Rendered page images
↓↓↓

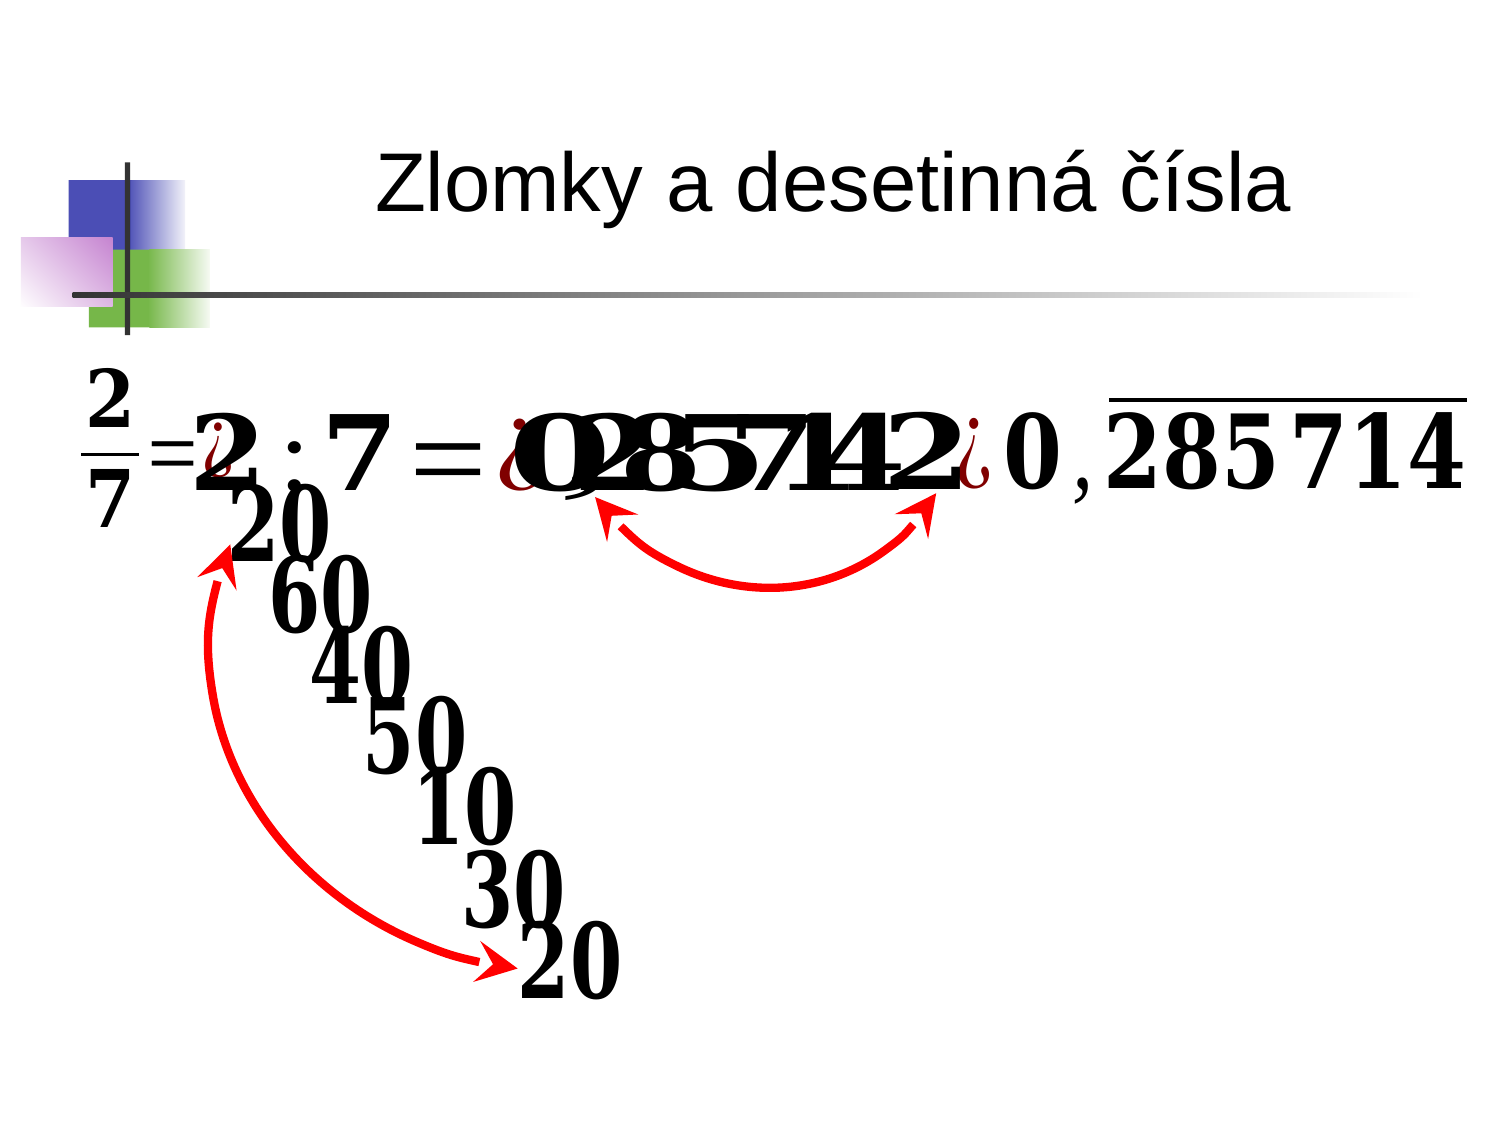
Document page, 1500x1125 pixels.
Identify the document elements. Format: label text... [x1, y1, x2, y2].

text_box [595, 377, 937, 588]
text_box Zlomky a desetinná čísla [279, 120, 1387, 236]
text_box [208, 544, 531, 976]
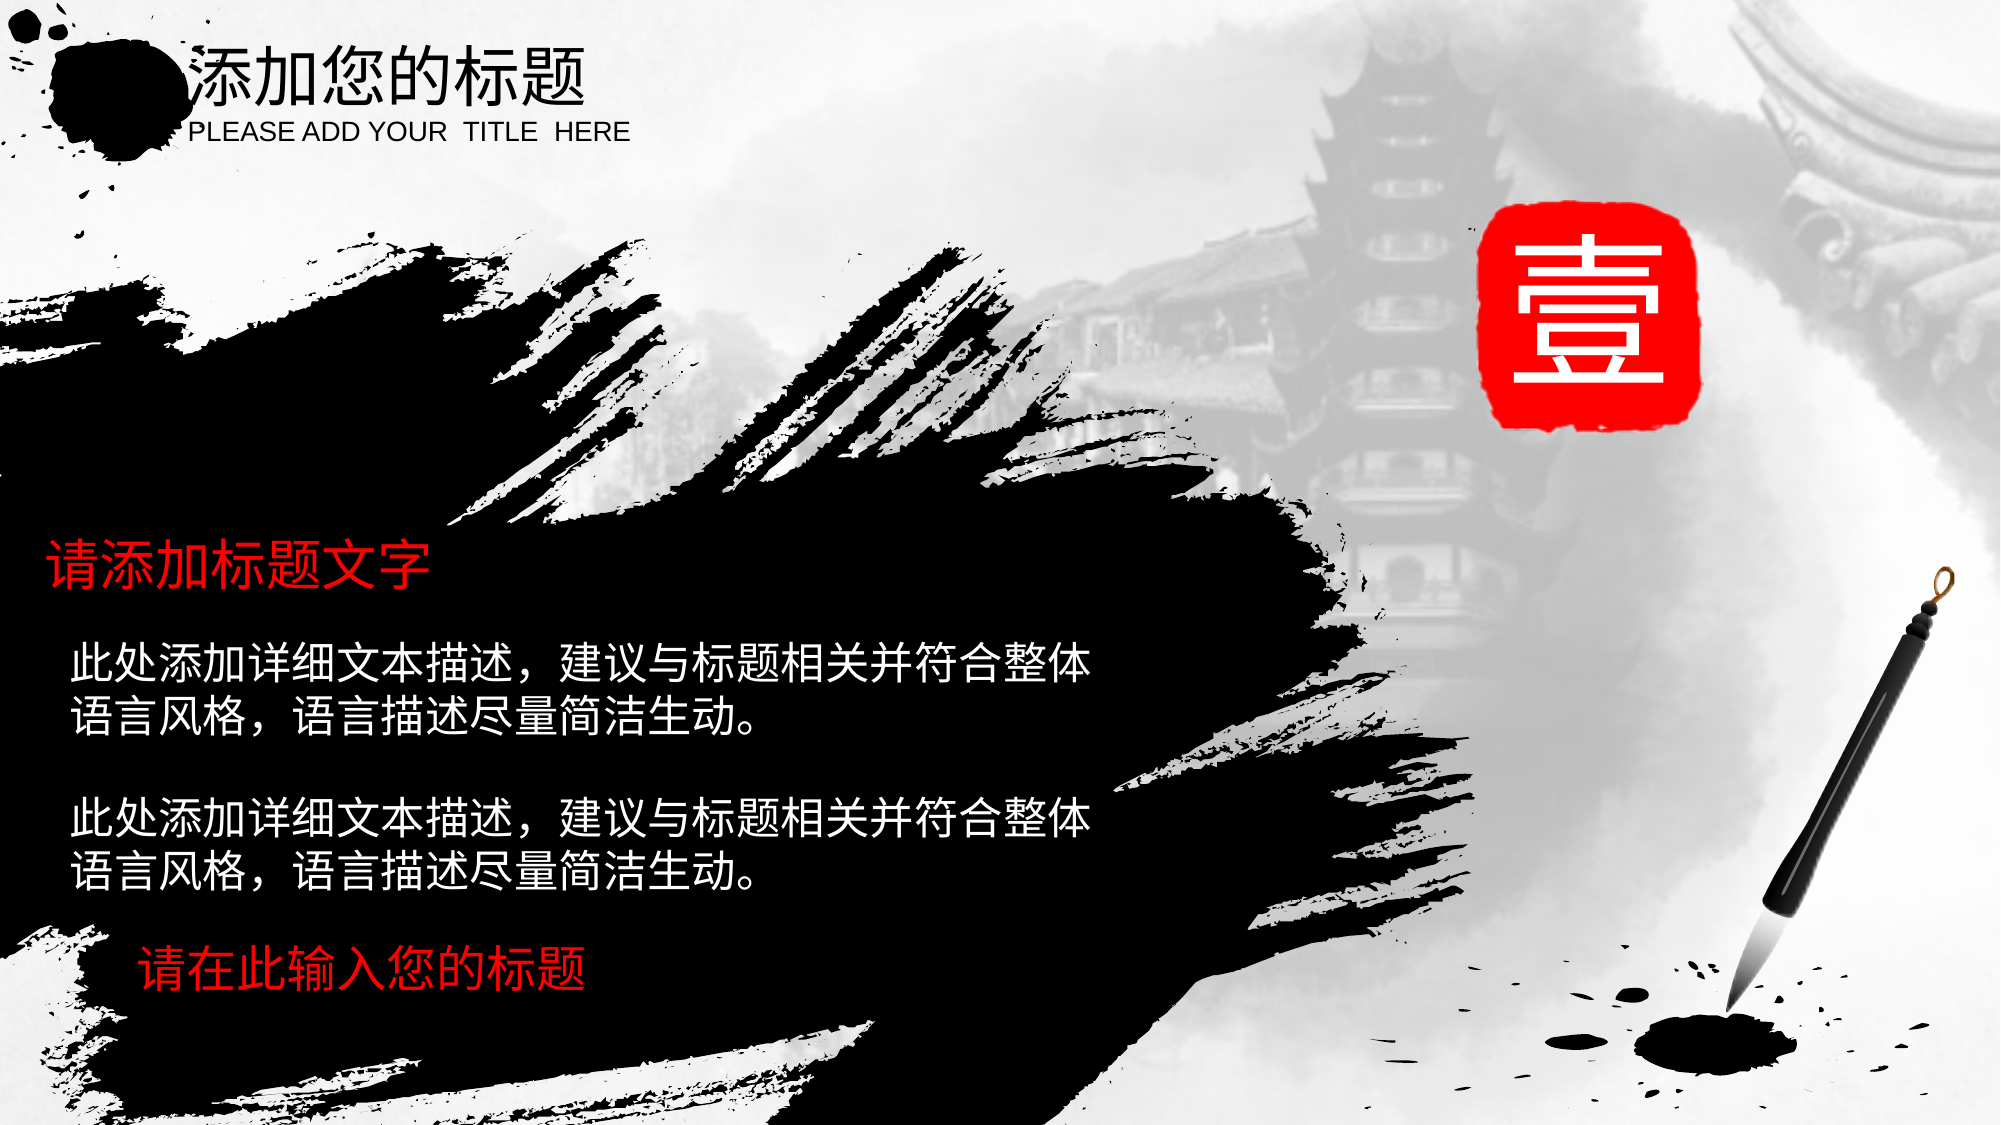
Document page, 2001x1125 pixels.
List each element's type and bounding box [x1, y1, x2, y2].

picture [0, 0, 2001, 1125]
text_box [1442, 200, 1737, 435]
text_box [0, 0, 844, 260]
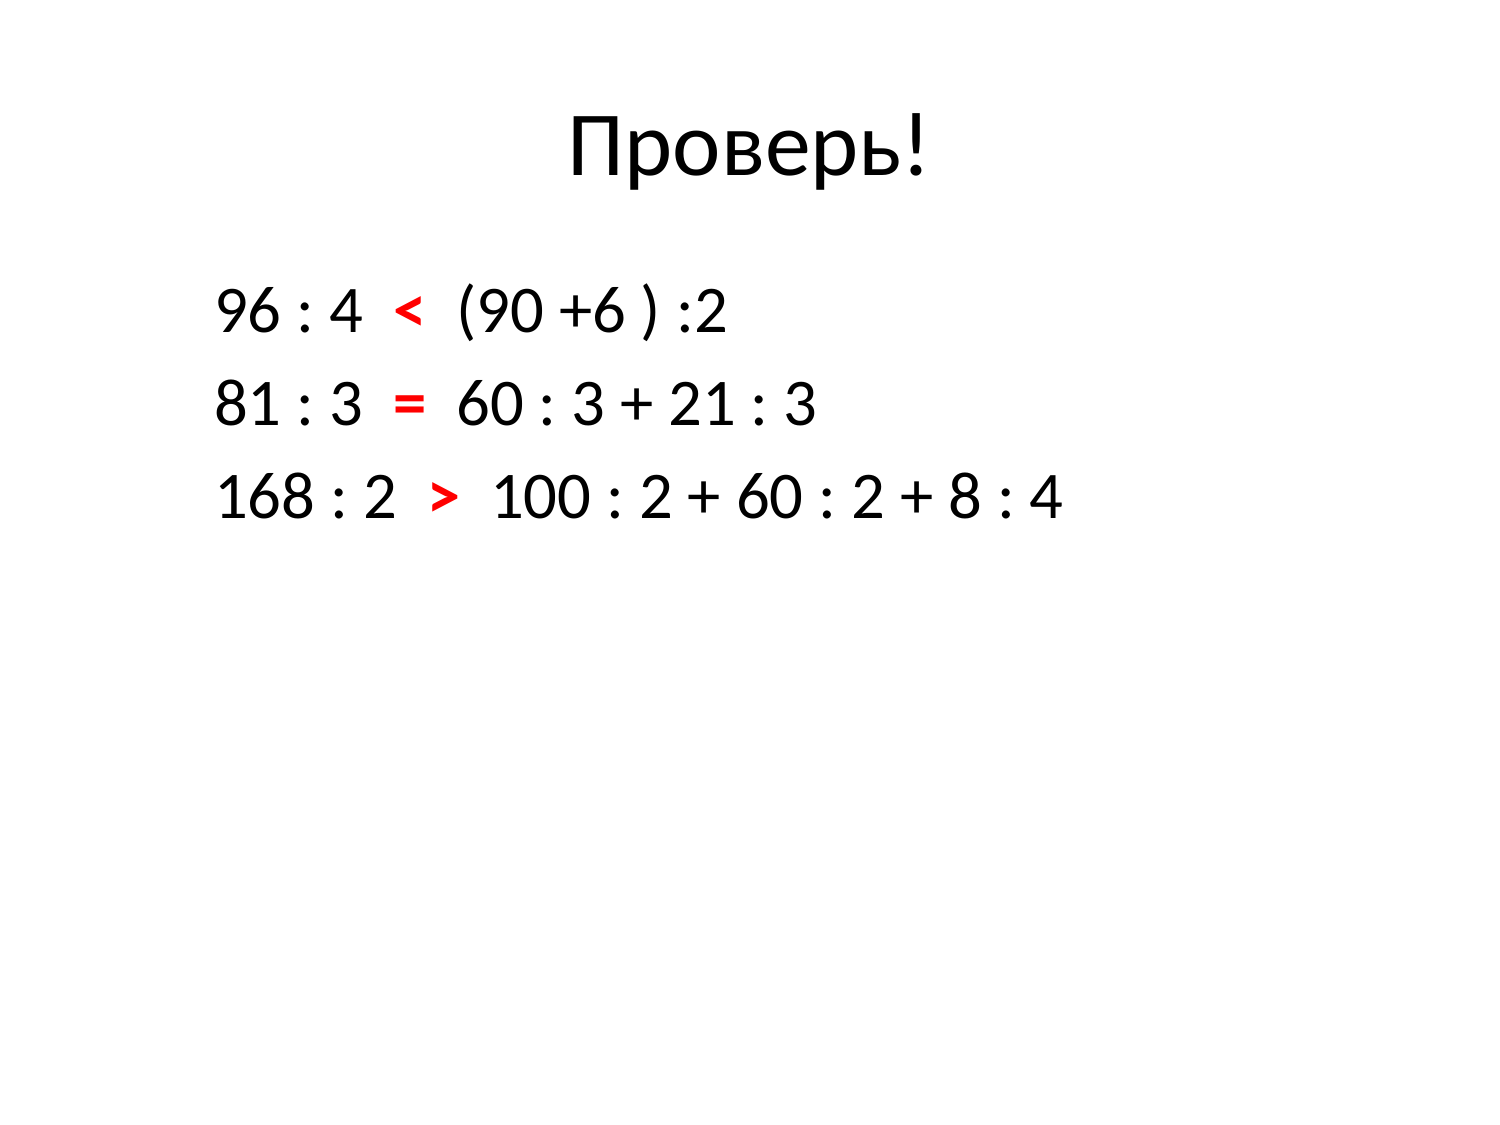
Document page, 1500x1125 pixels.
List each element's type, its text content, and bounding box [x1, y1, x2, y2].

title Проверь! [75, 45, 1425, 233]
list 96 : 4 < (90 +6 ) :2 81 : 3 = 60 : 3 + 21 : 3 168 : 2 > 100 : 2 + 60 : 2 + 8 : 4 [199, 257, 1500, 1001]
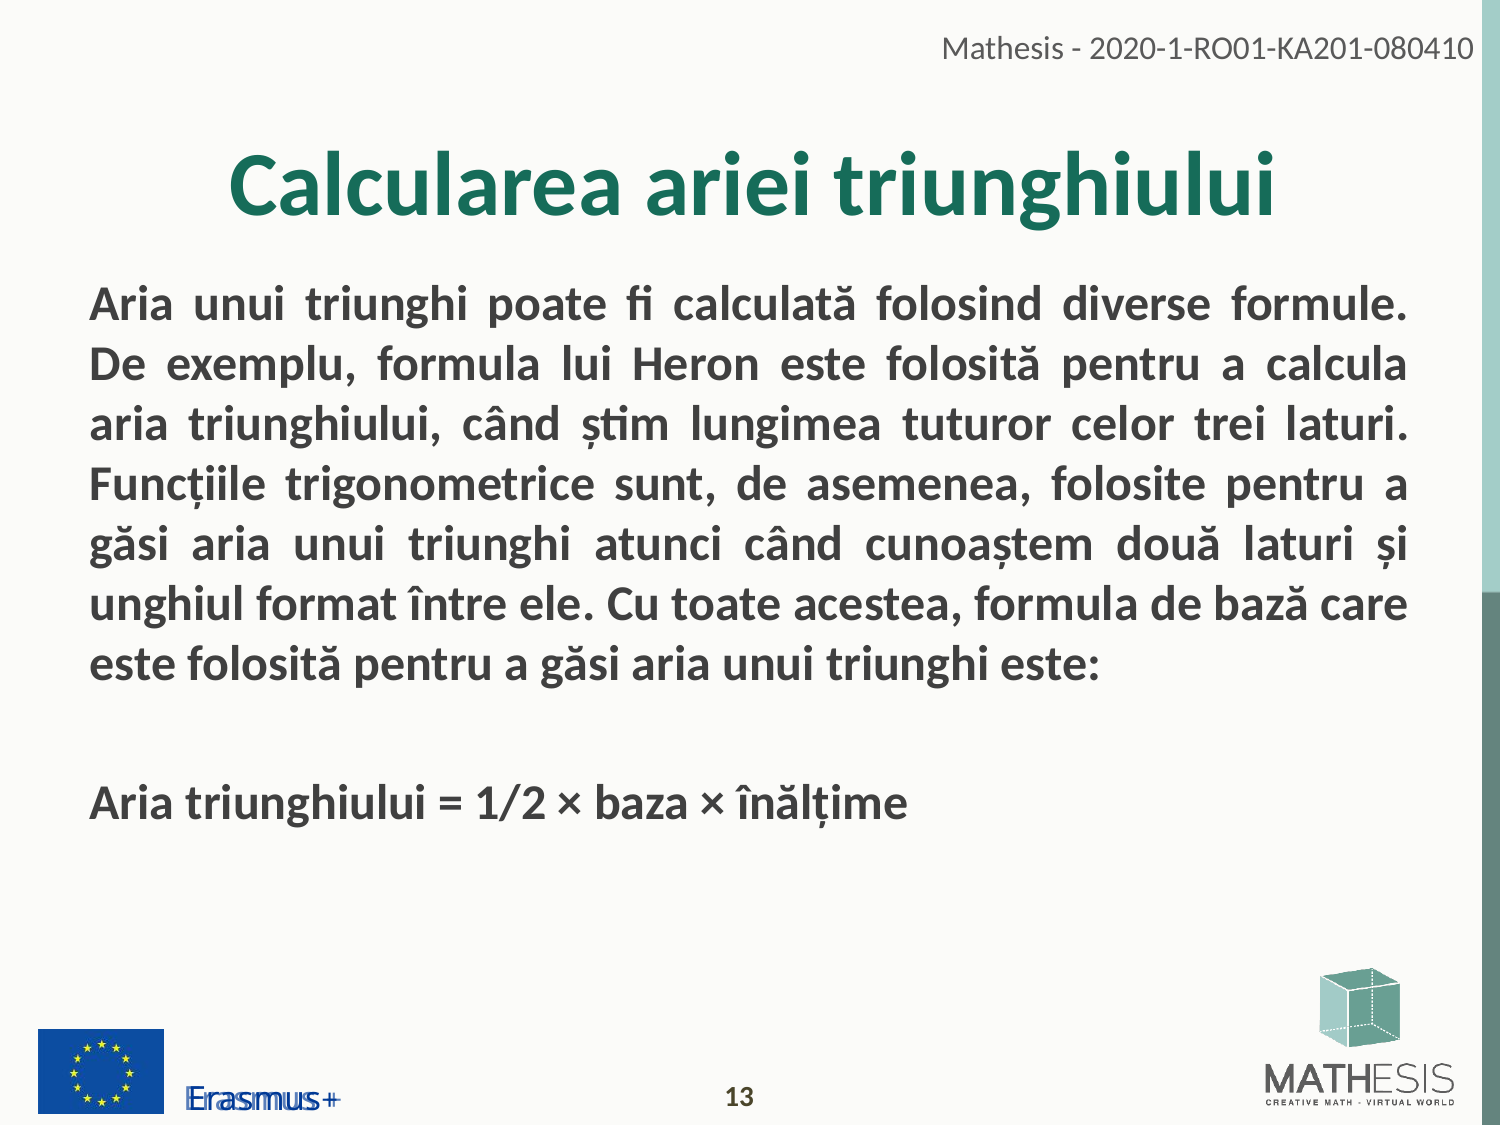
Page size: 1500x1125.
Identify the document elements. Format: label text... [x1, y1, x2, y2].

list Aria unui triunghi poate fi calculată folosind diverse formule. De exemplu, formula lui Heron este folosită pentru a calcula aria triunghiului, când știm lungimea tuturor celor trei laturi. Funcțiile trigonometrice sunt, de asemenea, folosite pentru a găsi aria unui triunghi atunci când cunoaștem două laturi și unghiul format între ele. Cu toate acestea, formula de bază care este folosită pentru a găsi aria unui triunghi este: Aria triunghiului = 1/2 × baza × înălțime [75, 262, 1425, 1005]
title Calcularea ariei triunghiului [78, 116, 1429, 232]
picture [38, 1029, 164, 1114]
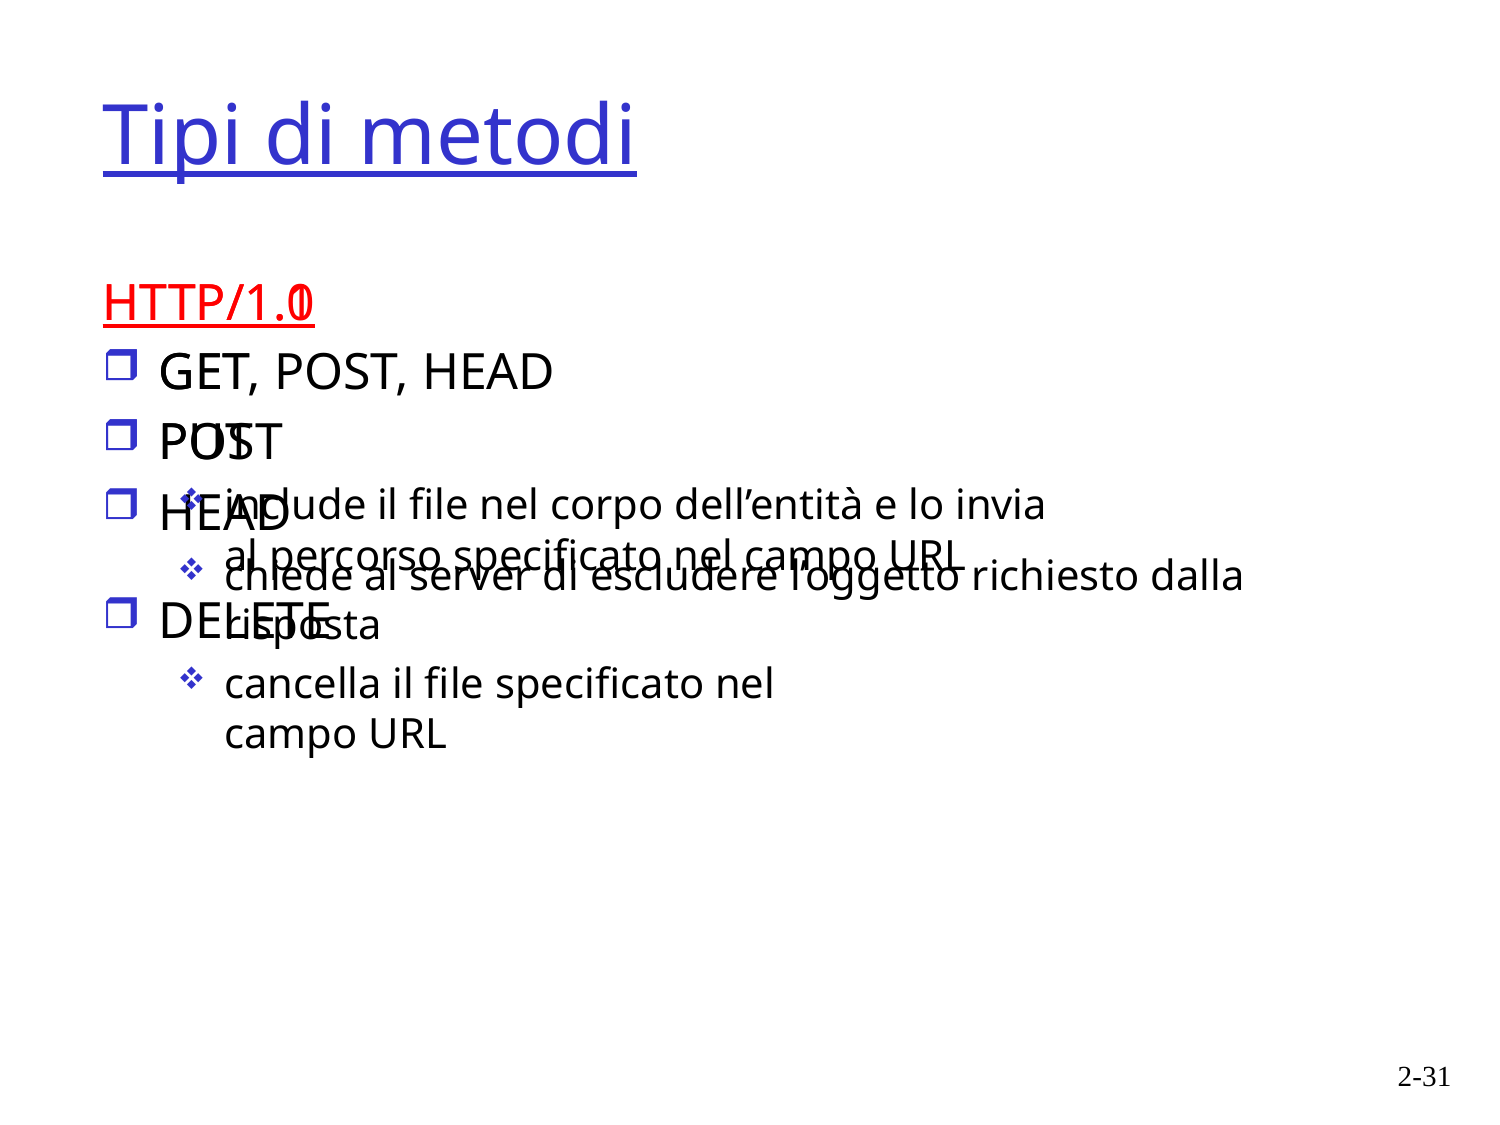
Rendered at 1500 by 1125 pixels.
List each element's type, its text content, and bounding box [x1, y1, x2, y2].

↑↑↑

All of the data is to be reproduced exactly, with the pictures left out.

→ Result below:
Document page, 1500x1125 pixels.
Identify the document elements. Format: label text... [x1, y1, x2, y2].

text_box [595, 377, 937, 588]
text_box Zlomky a desetinná čísla [279, 120, 1387, 236]
text_box [208, 544, 531, 976]
Document page, 2001x1125 pixels.
List each element's type and bounding box [x1, y1, x2, y2].

picture [0, 0, 2001, 1125]
text_box [1442, 200, 1737, 435]
text_box [0, 0, 844, 260]
Document page, 1500x1125 pixels.
List each element's type, its text content, and bounding box [x1, y1, x2, y2].

title Проверь! [75, 45, 1425, 233]
list 96 : 4 < (90 +6 ) :2 81 : 3 = 60 : 3 + 21 : 3 168 : 2 > 100 : 2 + 60 : 2 + 8 : 4 [199, 257, 1500, 1001]
Page size: 1500x1125.
Identify the document elements. Format: label text... [x1, y1, x2, y2].

list Aria unui triunghi poate fi calculată folosind diverse formule. De exemplu, formula lui Heron este folosită pentru a calcula aria triunghiului, când știm lungimea tuturor celor trei laturi. Funcțiile trigonometrice sunt, de asemenea, folosite pentru a găsi aria unui triunghi atunci când cunoaștem două laturi și unghiul format între ele. Cu toate acestea, formula de bază care este folosită pentru a găsi aria unui triunghi este: Aria triunghiului = 1/2 × baza × înălțime [75, 262, 1425, 1005]
title Calcularea ariei triunghiului [78, 116, 1429, 232]
picture [38, 1029, 164, 1114]
Rendered at 1500 by 1125 pixels.
List each element's type, its text content, and bounding box [x1, y1, x2, y2].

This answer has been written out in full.